Go through the listing below and return each line that includes "possible".
Start of Block
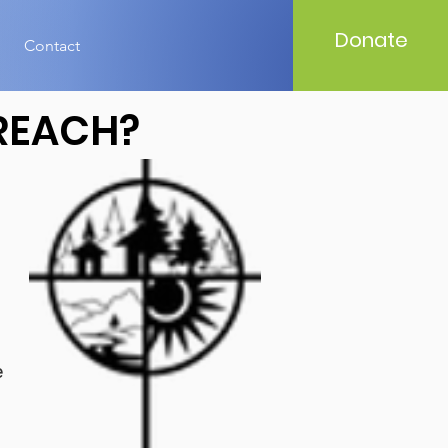
Donate
Contact
REACH?
e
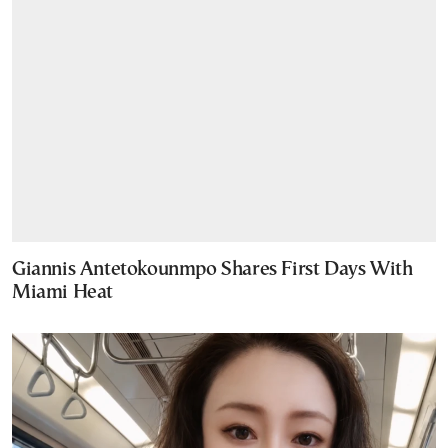
Giannis Antetokounmpo Shares First Days With
Miami Heat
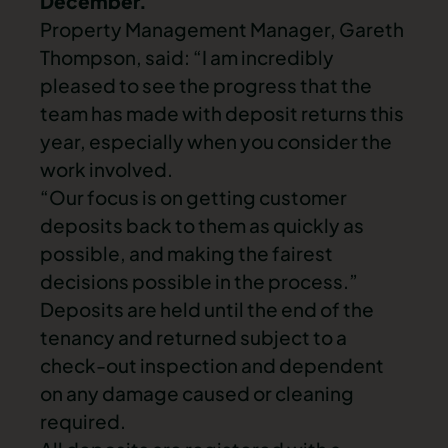
December.
Property Management Manager, Gareth
Thompson, said: “I am incredibly
pleased to see the progress that the
team has made with deposit returns this
year, especially when you consider the
work involved.
“Our focus is on getting customer
deposits back to them as quickly as
possible, and making the fairest
decisions possible in the process.”
Deposits are held until the end of the
tenancy and returned subject to a
check-out inspection and dependent
on any damage caused or cleaning
required.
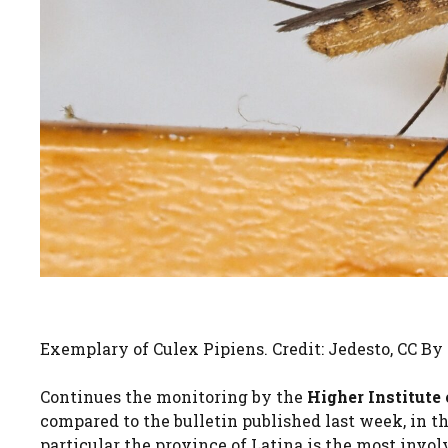
Exemplary of Culex Pipiens. Credit: Jedesto, CC B
Continues the monitoring by the
Higher Institute
compared to the bulletin published last week, in t
particular the province of Latina is the most invol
End of Block
_Exercise solution_.
possible, and making the fairest
decisions possible in the process.”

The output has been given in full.